Greenhalgh and colleagues have adapted existing [133] principles for managing complexity, so that they are relevant to the development of a Learning Health [134] System. They suggest that teams:

Acknowledge unpredictability: Designers of interventions should contemplate multiple plausible futures. Implementation teams should tailor designs to the local context and view surprises as opportunities.

Recognise self-organisation: Designers should expect their designs to be modified, perhaps extensively, as they are taken up in different settings; implementation teams should actively capture data and feed it into the adaptation process.

Facilitate interdependencies: Designers should develop methods to assess the nature and strength of interdependencies; implementation teams should attend to these relationships, reinforcing existing ones where appropriate and facilitating new ones.
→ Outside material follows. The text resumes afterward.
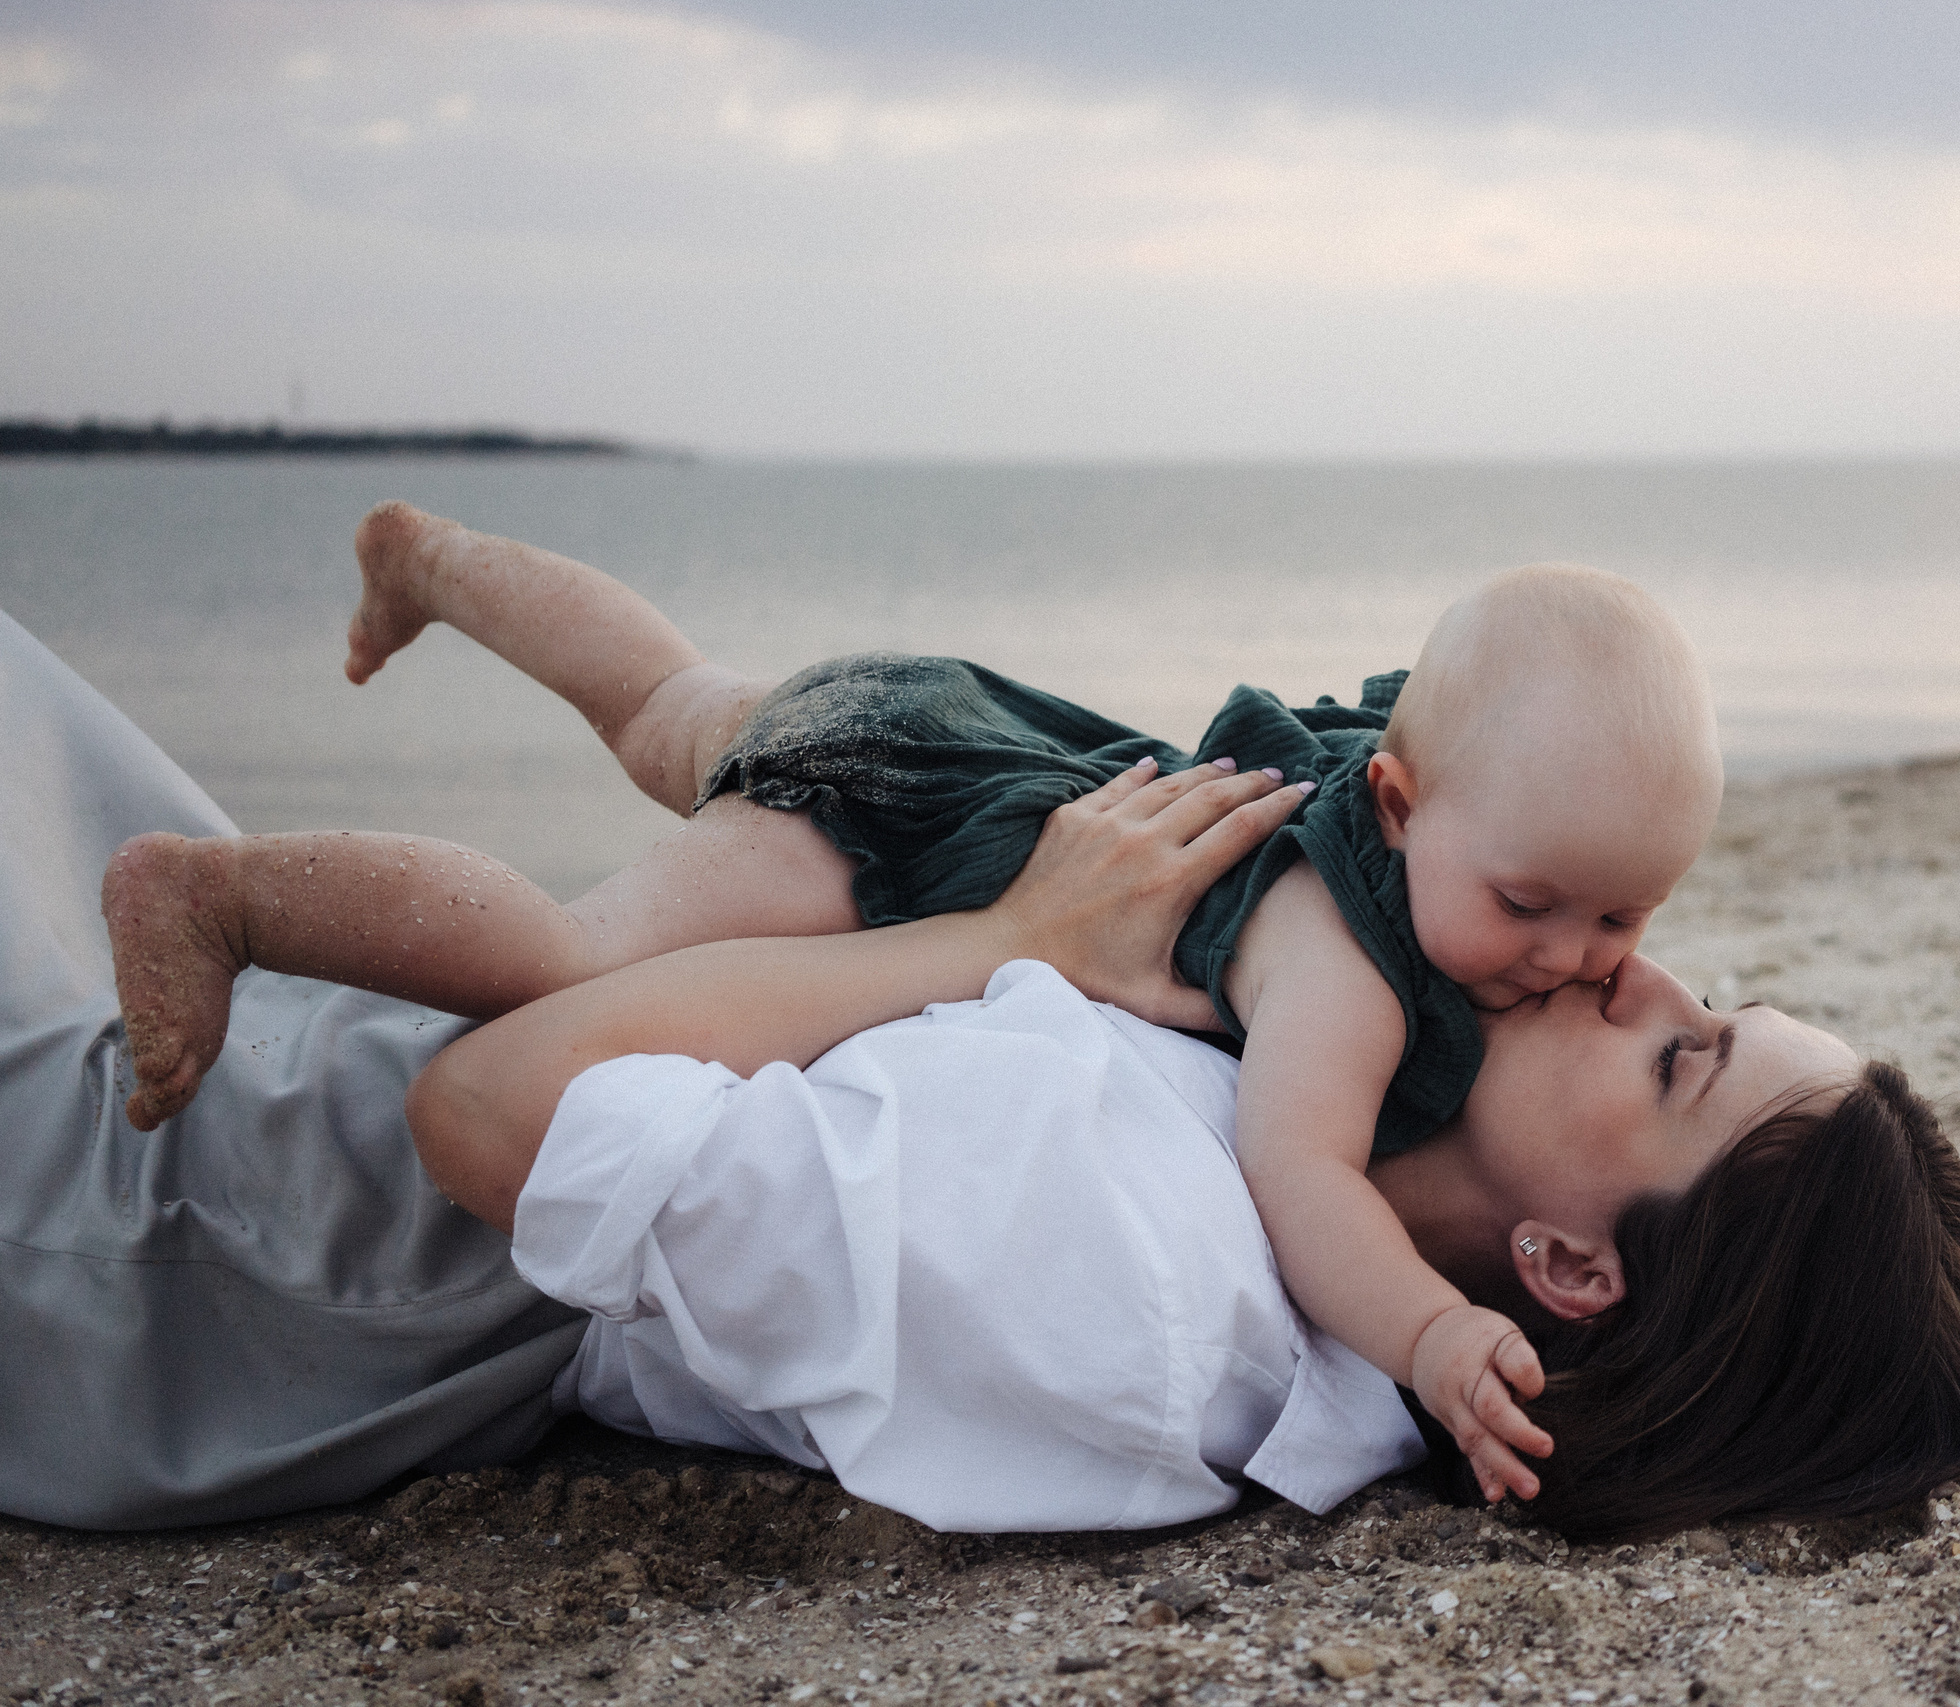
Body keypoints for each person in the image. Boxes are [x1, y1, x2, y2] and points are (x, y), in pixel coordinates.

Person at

Encourage sensemaking: Designers should build focused experimentation into their designs; implementation teams should encourage participants to ask questions, admit ignorance, explore paradoxes, exchange different viewpoints, and reflect collectively.
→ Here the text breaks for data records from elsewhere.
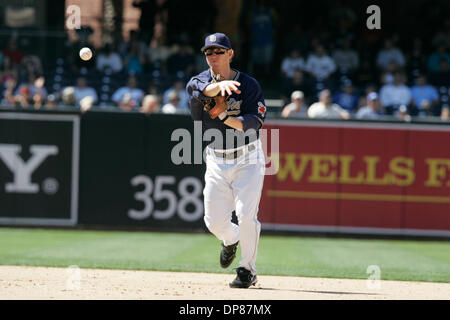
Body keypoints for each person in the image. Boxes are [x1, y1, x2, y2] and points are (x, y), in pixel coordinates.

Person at [186, 33, 266, 288]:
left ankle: (247, 270)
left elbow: (255, 122)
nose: (213, 56)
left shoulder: (249, 85)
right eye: (208, 52)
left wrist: (224, 117)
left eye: (219, 51)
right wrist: (217, 88)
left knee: (246, 215)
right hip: (217, 160)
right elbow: (196, 89)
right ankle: (231, 240)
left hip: (248, 157)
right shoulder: (200, 80)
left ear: (230, 54)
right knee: (214, 222)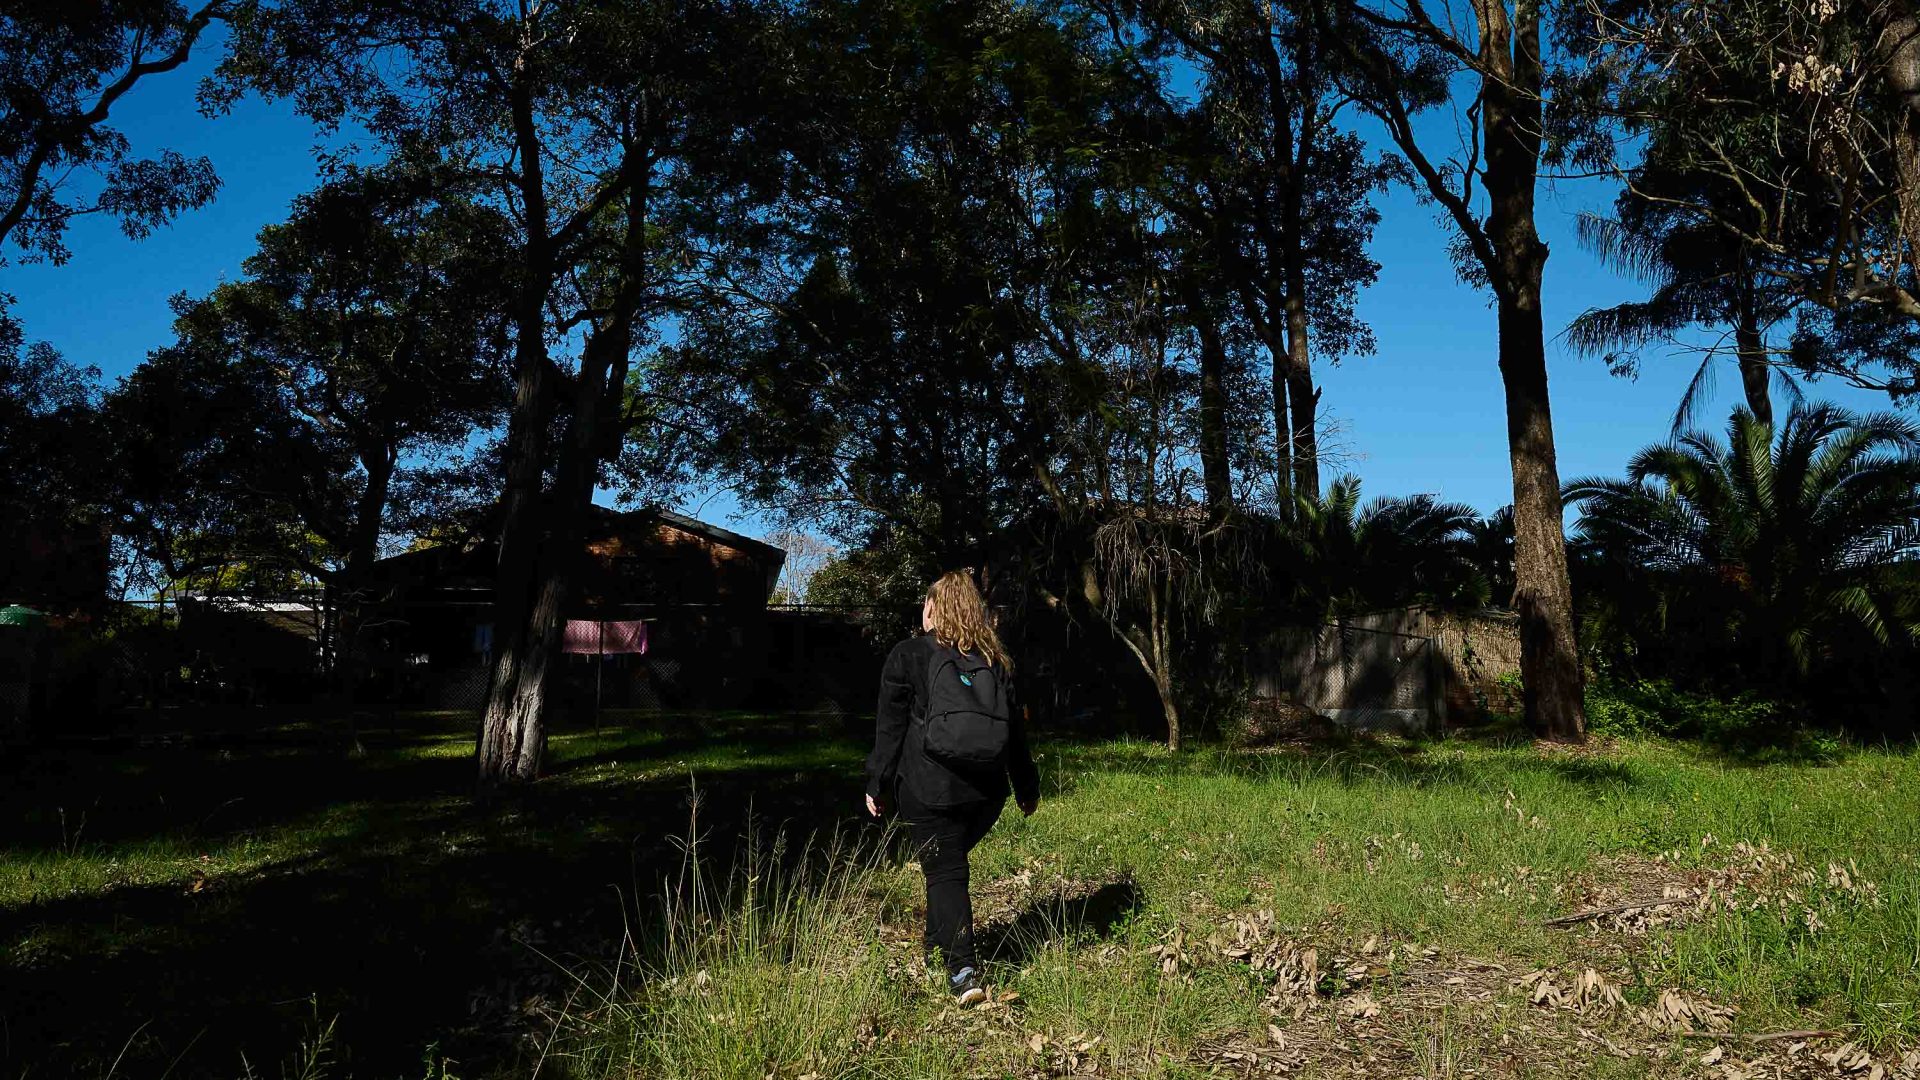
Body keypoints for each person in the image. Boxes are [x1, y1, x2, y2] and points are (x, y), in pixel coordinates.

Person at [865, 569, 1039, 1007]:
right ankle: (934, 944)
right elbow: (1015, 735)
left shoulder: (908, 655)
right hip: (987, 793)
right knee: (946, 864)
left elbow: (889, 729)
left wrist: (877, 783)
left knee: (946, 870)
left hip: (927, 789)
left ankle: (962, 968)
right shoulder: (995, 661)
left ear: (932, 609)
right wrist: (1026, 786)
Develop adaptive capability in staff: Individuals should be trained not merely to complete tasks as directed but to tinker with technologies and processes and make judgments when faced with incomplete or ambiguous data.

Attend to human relationships: People must work together to embed innovation, solving emergent problems using give-and-take and “muddling through”. Harness conflict productively: There is rarely a single, correct way to tackle a complex problem, so look upon conflicting perspectives as the raw ingredients for multifaceted solutions.